5 Hours to Actually Understand Cosine Similarity

Today I spent about five hours building a much better understanding of cosine similarity. I know the formula now, and I know how to calculate it. More importantly, I now understand that each sentence is transformed into exactly one dot by a pretrained model — a neural network trained on enormous amounts of data.

All of those dots are then scattered across a space. How we choose to group, categorise, or cluster them really depends on the algorithm we use. Once we have that algorithm, it organises the dots by how close they are to one another — judging "closeness" with a measure such as cosine similarity, which compares the angle between two dots (straight-line distance is another option).

In theory, if we didn't have to worry about energy, resources, and speed, we could simply use cosine similarity to compare every sentence with every other one. In reality that's impossible — far too slow and wasteful, even for a small data pool. That is exactly why we need an algorithm: to cut the time and save resources while still arriving at the clustering outcome we're after.

I also went back and re-thought Pythagoras — a² + b² = c² — and the Euclidean distance built on it, and it ended up teaching me more about the cosine similarity formula than I expected, specifically the dot product (the "agreement") part on top.

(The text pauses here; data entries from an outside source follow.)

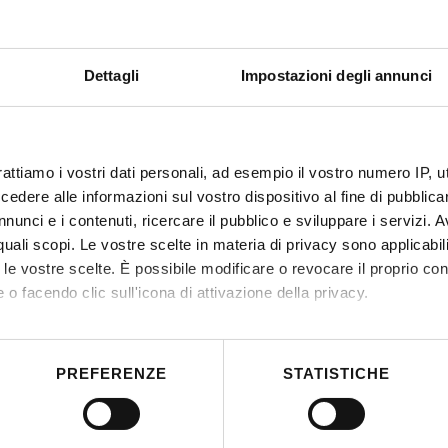
Dettagli
Impostazioni degli annunci
rattiamo i vostri dati personali, ad esempio il vostro numero IP, 
dere alle informazioni sul vostro dispositivo al fine di pubblica
nunci e i contenuti, ricercare il pubblico e sviluppare i servizi. A
r quali scopi. Le vostre scelte in materia di privacy sono applicabi
to le vostre scelte. È possibile modificare o revocare il proprio 
 o facendo clic sull'icona di attivazione della privacy.
mo anche:
 sulla tua posizione geografica, con un'approssimazione di qualc
PREFERENZE
STATISTICHE
itivo, scansionandolo attivamente alla ricerca di caratteristiche spe
aborati i tuoi dati personali e imposta le tue preferenze nella
s
consenso in qualsiasi momento dalla Dichiarazione sui cookie.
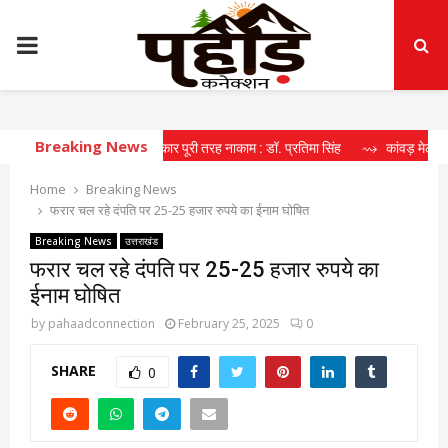
PRIMARY
MENU
Breaking News
े मोर्चे पर धामी सरकार पूरी तरह नाकाम : डॉ. प्रतिमा सिंह
⇝ कांवड़ मेले में मील का पत्
Home
Breaking News
फरार चल रहे दंपति पर 25-25 हजार रुपये का ईनाम घोषित
Breaking News
उत्तराखंड
फरार चल रहे दंपति पर 25-25 हजार रुपये का
ईनाम घोषित
by
pahaadconnection
February 25, 2025
0
SHARE
0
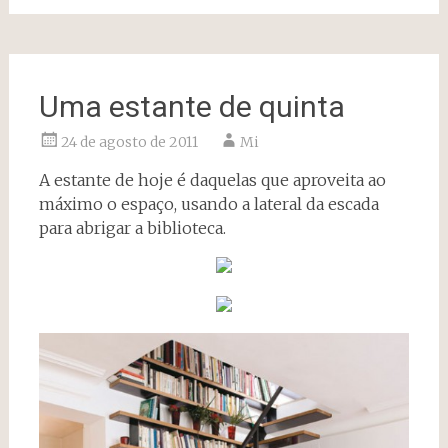
Uma estante de quinta
24 de agosto de 2011
Mi
A estante de hoje é daquelas que aproveita ao
máximo o espaço, usando a lateral da escada
para abrigar a biblioteca.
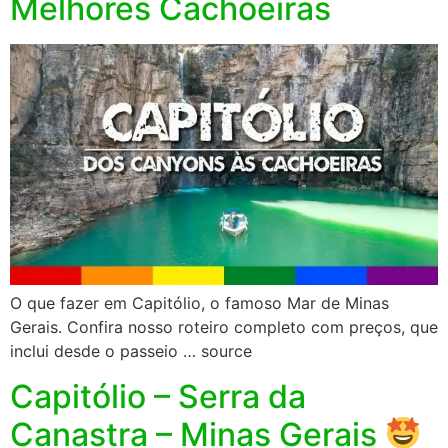
Melhores Cachoeiras
O que fazer em Capitólio, o famoso Mar de Minas
Gerais. Confira nosso roteiro completo com preços, que
inclui desde o passeio … source
Capitólio – Serra da
Canastra – Minas Gerais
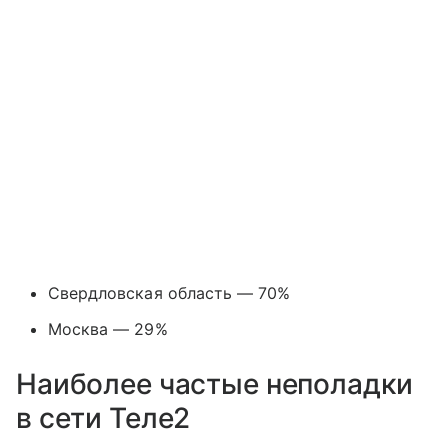
Свердловская область — 70%
Москва — 29%
Наиболее частые неполадки
в сети Теле2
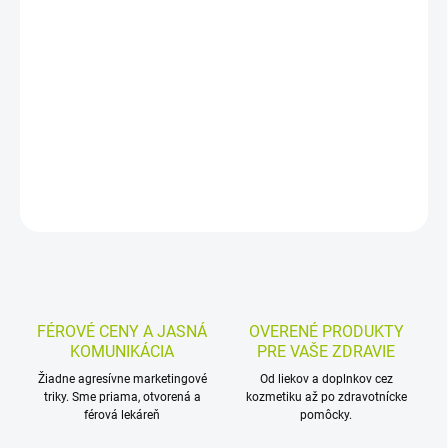
Obalené tablety s escínom pôsobia proti opuchom, zápalu a
podporujú žily. Používajú sa pri lokalizovaných opuchoch po
úrazoch a operáciách, pri poúrazových podliatinách aj pri
ťažkostiach žíl dolných končatín.
DETAILNÉ INFORMÁCIE
MOŽNOSTI VRÁTENIA TOVARU
OPÝTAŤ SA
STRÁŽIŤ
FÉROVÉ CENY A JASNÁ
OVERENÉ PRODUKTY
KOMUNIKÁCIA
PRE VAŠE ZDRAVIE
Žiadne agresívne marketingové
Od liekov a doplnkov cez
triky. Sme priama, otvorená a
kozmetiku až po zdravotnícke
férová lekáreň
pomôcky.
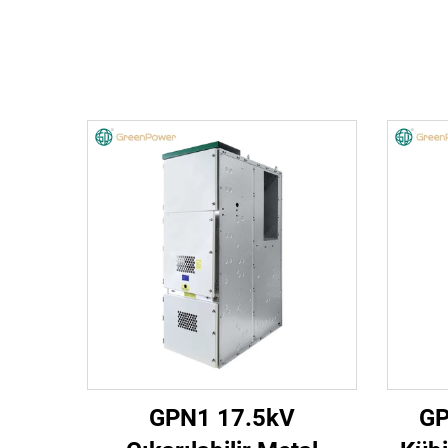
GPN1 17.5kV
GP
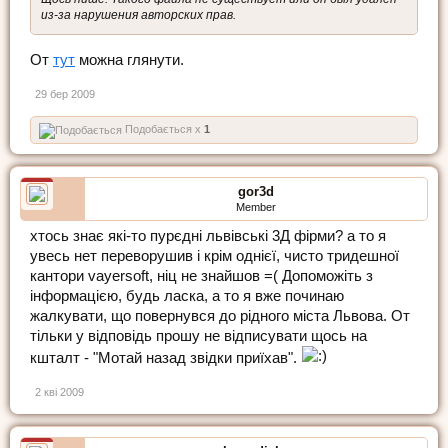
из-за нарушения авторских прав.
От
тут
можна глянути.
29 бер 2009
Подобається x
1
gor3d
Member
хтось знає які-то пурєдні львівські 3Д фірми? а то я
увесь нет переворушив і крім однієї, чисто тридешної
кантори vayersoft, ніц не знайшов =( Допоможіть з
інформацією, будь ласка, а то я вже починаю
жалкувати, що повернувся до рідного міста Львова. От
тільки у відповідь прошу не відписувати щось на
кшталт - "Мотай назад звідки приїхав".
2 кві 2009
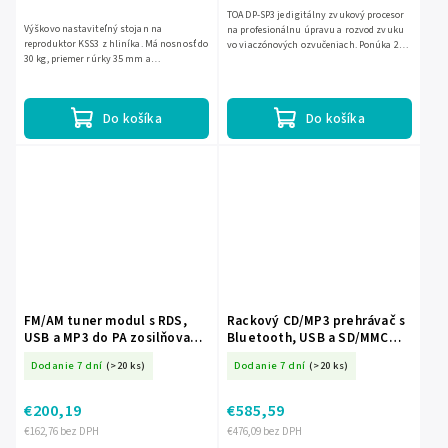
TOA DP-SP3 je digitálny zvukový procesor
Výškovo nastaviteľný stojan na
na profesionálnu úpravu a rozvod zvuku
reproduktor KSS3 z hliníka. Má nosnosť do
vo viaczónových ozvučeniach. Ponúka 2
30 kg, priemer rúrky 35 mm a
audio vstupy, 6 výstupov a 4 riadiace
nastaviteľnú výšku od 1,2 do 1,8 m.
vstupy, pričom 2 × 6...
Do košíka
Do košíka
FM/AM tuner modul s RDS,
Rackový CD/MP3 prehrávač s
USB a MP3 do PA zosilňovača
Bluetooth, USB a SD/MMC
Monacor PA-1200RDSU EC-
EC-23577
Dodanie 7 dní
(>20 ks)
Dodanie 7 dní
(>20 ks)
28182
€200,19
€585,59
€162,76 bez DPH
€476,09 bez DPH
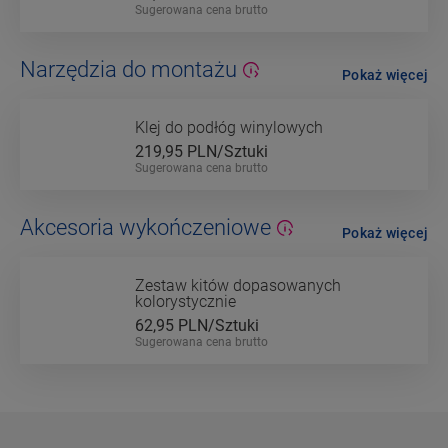
Sugerowana cena brutto
Narzędzia do montażu
Pokaż więcej
Klej do podłóg winylowych
219,95
PLN/Sztuki
Sugerowana cena brutto
Akcesoria wykończeniowe
Pokaż więcej
Zestaw kitów dopasowanych
kolorystycznie
62,95
PLN/Sztuki
Sugerowana cena brutto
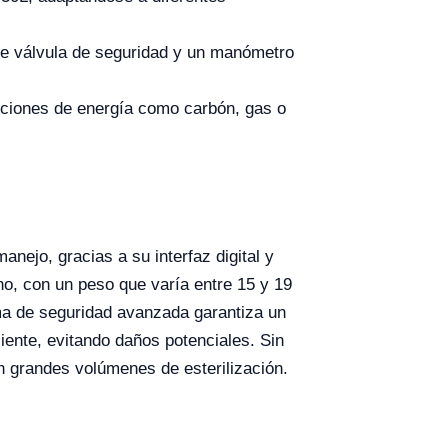
ble válvula de seguridad y un manómetro
pciones de energía como carbón, gas o
nejo, gracias a su interfaz digital y
no, con un peso que varía entre 15 y 19
ma de seguridad avanzada garantiza un
iente, evitando daños potenciales. Sin
 grandes volúmenes de esterilización.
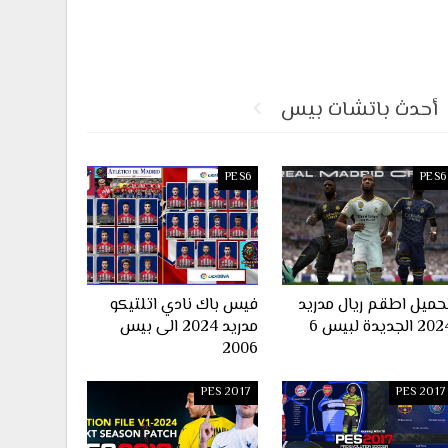
أحدث باتشات بيس
PES6
PES6
حميل اطقم ريال مدريد
فيس باك نادي اتلتيكو
2 الجديدة لبيس 6
مدريد 2024 الى بيس
2006
PES 2017
PES 2017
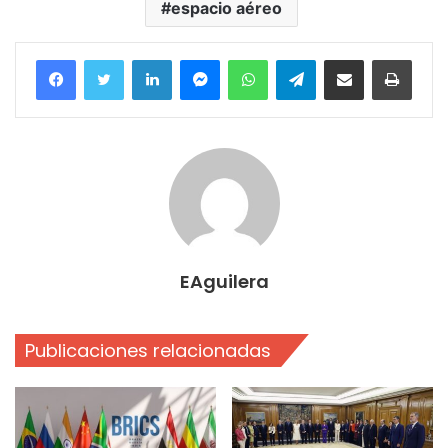
espacio aéreo
Facebook
Twitter
LinkedIn
Messenger
WhatsApp
Telegram
Compartir por correo electrónico
Imprim
EAguilera
Publicaciones relacionadas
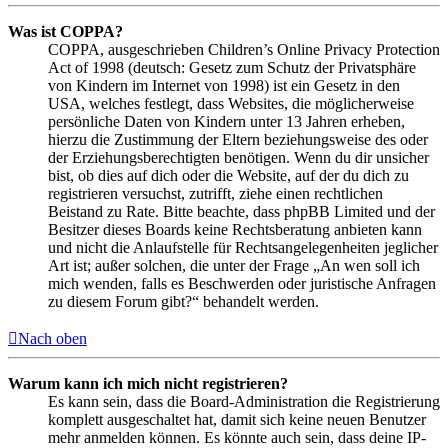
Was ist COPPA?
COPPA, ausgeschrieben Children’s Online Privacy Protection
Act of 1998 (deutsch: Gesetz zum Schutz der Privatsphäre
von Kindern im Internet von 1998) ist ein Gesetz in den
USA, welches festlegt, dass Websites, die möglicherweise
persönliche Daten von Kindern unter 13 Jahren erheben,
hierzu die Zustimmung der Eltern beziehungsweise des oder
der Erziehungsberechtigten benötigen. Wenn du dir unsicher
bist, ob dies auf dich oder die Website, auf der du dich zu
registrieren versuchst, zutrifft, ziehe einen rechtlichen
Beistand zu Rate. Bitte beachte, dass phpBB Limited und der
Besitzer dieses Boards keine Rechtsberatung anbieten kann
und nicht die Anlaufstelle für Rechtsangelegenheiten jeglicher
Art ist; außer solchen, die unter der Frage „An wen soll ich
mich wenden, falls es Beschwerden oder juristische Anfragen
zu diesem Forum gibt?“ behandelt werden.
Nach oben
Warum kann ich mich nicht registrieren?
Es kann sein, dass die Board-Administration die Registrierung
komplett ausgeschaltet hat, damit sich keine neuen Benutzer
mehr anmelden können. Es könnte auch sein, dass deine IP-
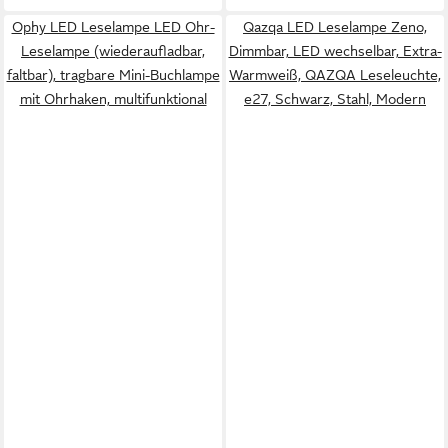
Ophy LED Leselampe LED Ohr-
Qazqa LED Leselampe Zeno,
Leselampe (wiederaufladbar,
Dimmbar, LED wechselbar, Extra-
faltbar), tragbare Mini-Buchlampe
Warmweiß, QAZQA Lese­leuchte,
mit Ohrhaken, multifunktional
e27, Schwarz, Stahl, Modern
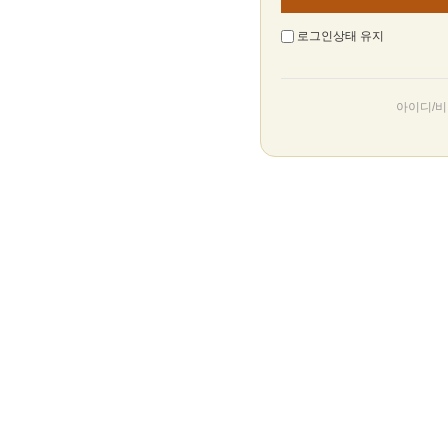
로그인상태 유지
아이디/비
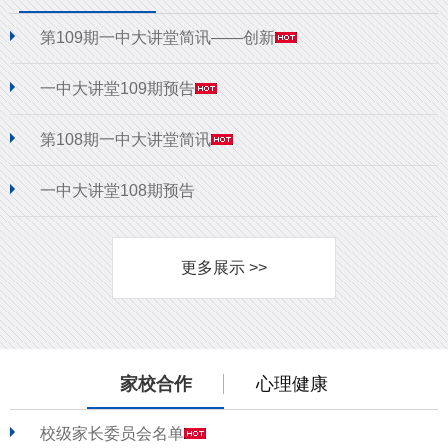
第109期一中大讲堂简讯——创新
一中大讲堂109期预告
第108期一中大讲堂简讯
一中大讲堂108期预告
更多展示 >>
家校合作
心理健康
校级家长委员会名单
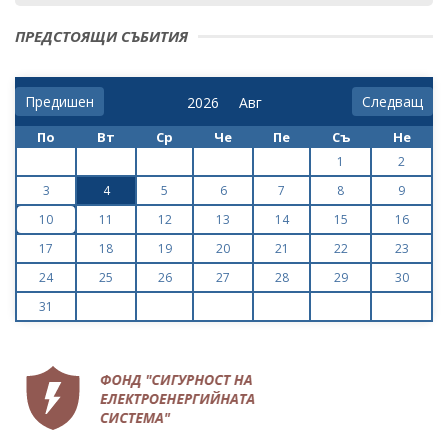
ПРЕДСТОЯЩИ СЪБИТИЯ
Предишен
Следващ
По
Вт
Ср
Че
Пе
Съ
Не
1
2
3
4
5
6
7
8
9
10
11
12
13
14
15
16
17
18
19
20
21
22
23
24
25
26
27
28
29
30
31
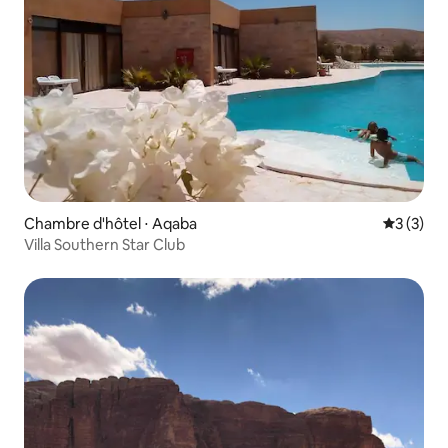
Chambre d'hôtel ⋅ Aqaba
Évaluatio
3 (3)
Villa Southern Star Club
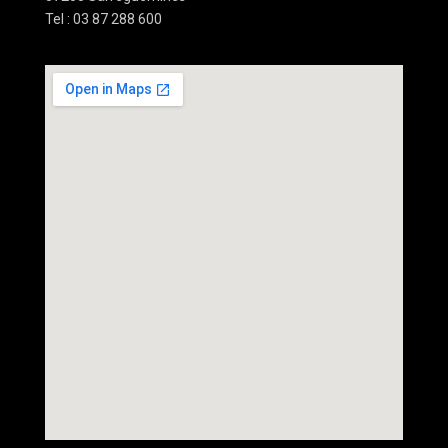
Tel : 03 87 288 600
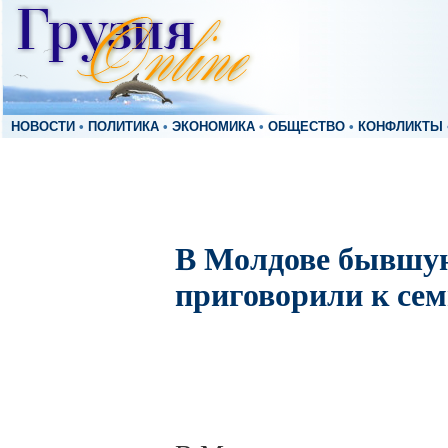
НОВОСТИ
•
ПОЛИТИКА
•
ЭКОНОМИКА
•
ОБЩЕСТВО
•
КОНФЛИКТЫ
В Молдове бывшую
приговорили к се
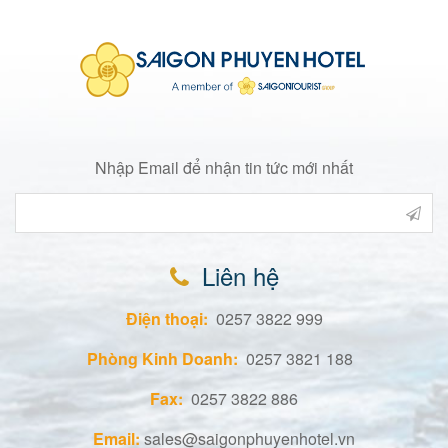
Nhập Email để nhận tin tức mới nhất
Liên hệ
Điện thoại:
0257 3822 999
Phòng Kinh Doanh:
0257 3821 188
Fax:
0257 3822 886
Email:
sales@saigonphuyenhotel.vn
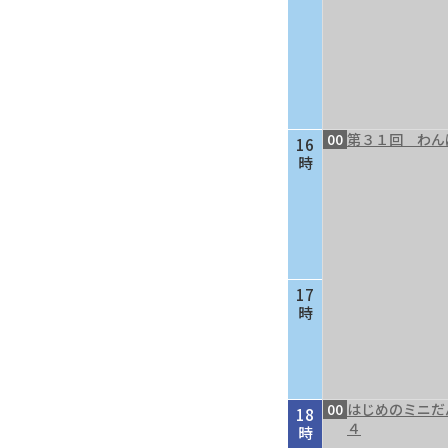
00
第３１回 わん
16
時
17
時
00
はじめのミニだ
18
４
時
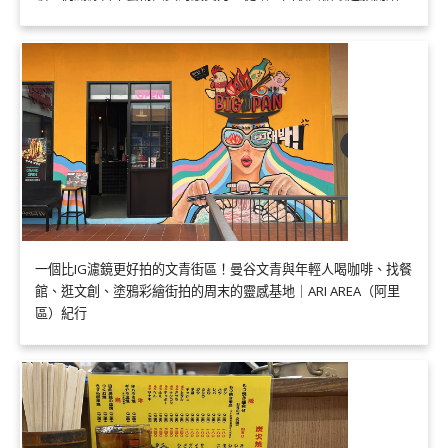
一個比IG濾鏡更好拍的文青街區！曼谷文青與年輕人喝咖啡、找餐
館、逛文創、塗鴉彩繪街拍的周末的靈感基地｜ARI AREA（阿里
區）紀行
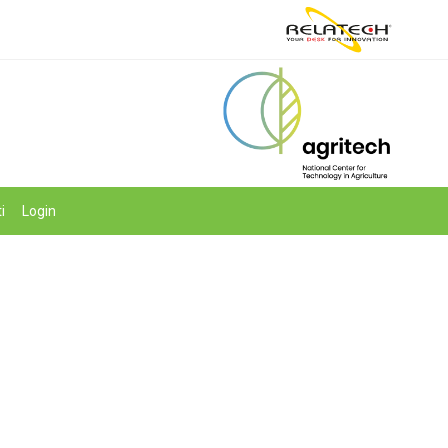
i
Login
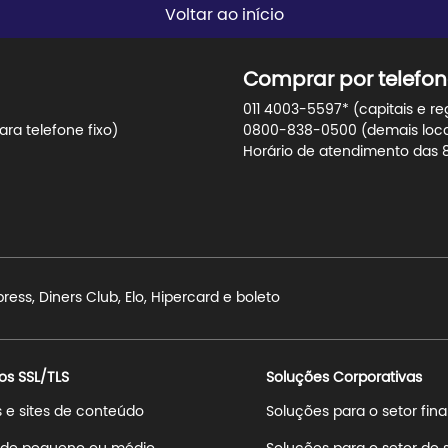
Voltar ao início
Comprar por telefon
011 4003-5597* (capitais e re
ra telefone fixo)
0800-838-0500 (demais locali
Horário de atendimento das 8h
ss, Diners Club, Elo, Hipercard e boleto
os SSL/TLS
Soluções Corporativas
s e sites de conteúdo
Soluções para o setor fin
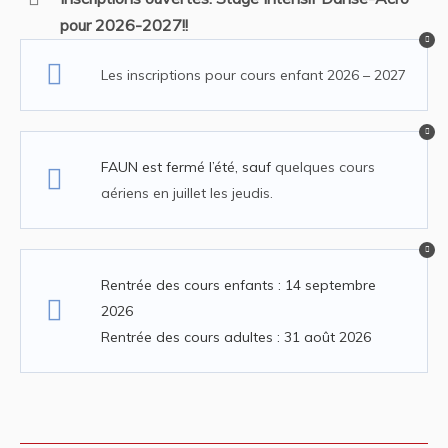
pour 2026-2027!!
Les inscriptions pour cours enfant 2026 – 2027
FAUN est fermé l’été, sauf
quelques cours
aériens en juillet les jeudis.
Rentrée des cours enfants : 14 septembre
2026
Rentrée des cours adultes : 31 août 2026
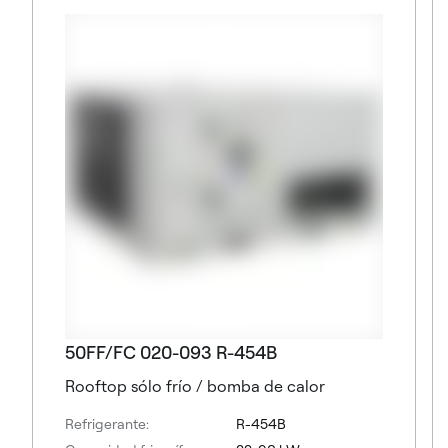
50FF/FC 020-093 R-454B
Rooftop sólo frío / bomba de calor
Refrigerante:
R-454B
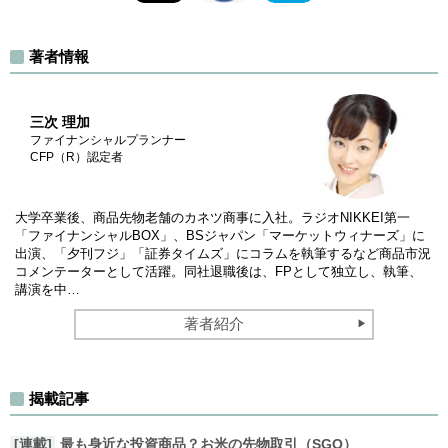
著者情報
三次 理加
ファイナンシャルプランナー
CFP（R）認定者
大学卒業後、商品先物老舗のカネツ商事に入社。ラジオNIKKEI第一
「ファイナンシャルBOX」、BSジャパン「マーケットウィナーズ」に
出演、「夕刊フジ」「証券タイムズ」にコラムを執筆するなど商品市況
コメンテーターとして活躍。同社退職後は、FPとして独立し、執筆、
講演を中…
著者紹介
揭載記事
[連載]
最も身近な投資商品？お米の先物取引（SGO）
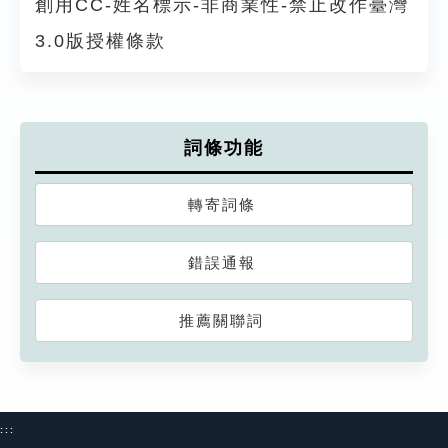
創用CC-姓名標示-非商業性-禁止改作臺灣
3.0版授權條款
詞條功能
轉寄詞條
錯誤通報
推薦關聯詞
:::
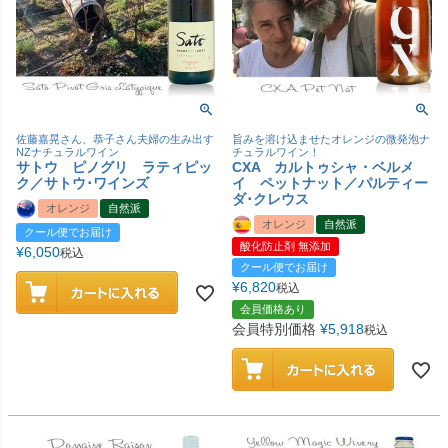
佐藤嘉晃さん、恭子さん夫婦の生み出す
旨みを溶け込ませたオレンジの微発泡ナ
NZナチュラルワイン
チュラルワイン！
サトウ ピノグリ ラティピッ
CXA カルトゥシャ・ベルメ
ク／サトウ･ワインズ
イ ペットナット／パルティー
ダ･クレウス
オレンジ
自然派
オレンジ
自然派
クール便でお届け
酸化防止剤 無添加
¥
6,050
税込
クール便でお届け
¥
6,820
税込
会員価格あり
会員特別価格
¥
5,918
税込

When I really understood why Pythagoras adds the two sides — because the across-direction and the up-direction are independent and perpendicular, so the only way to combine them is to add — something clicked. The top of the cosine formula does the same thing. It goes direction by direction, multiplies the matching pieces, and adds them up. I'd been wondering why we sum those products instead of keeping just one; Pythagoras was the answer. Independent directions combine by adding — that's true when you're measuring an arrow's length (a² + b²), and it's true when you're measuring how much two arrows agree (a₁b₁ + a₂b₂). Same idea, two different questions. Once Pythagoras made "add across independent directions" feel natural, the dot product stopped looking arbitrary and started looking obvious.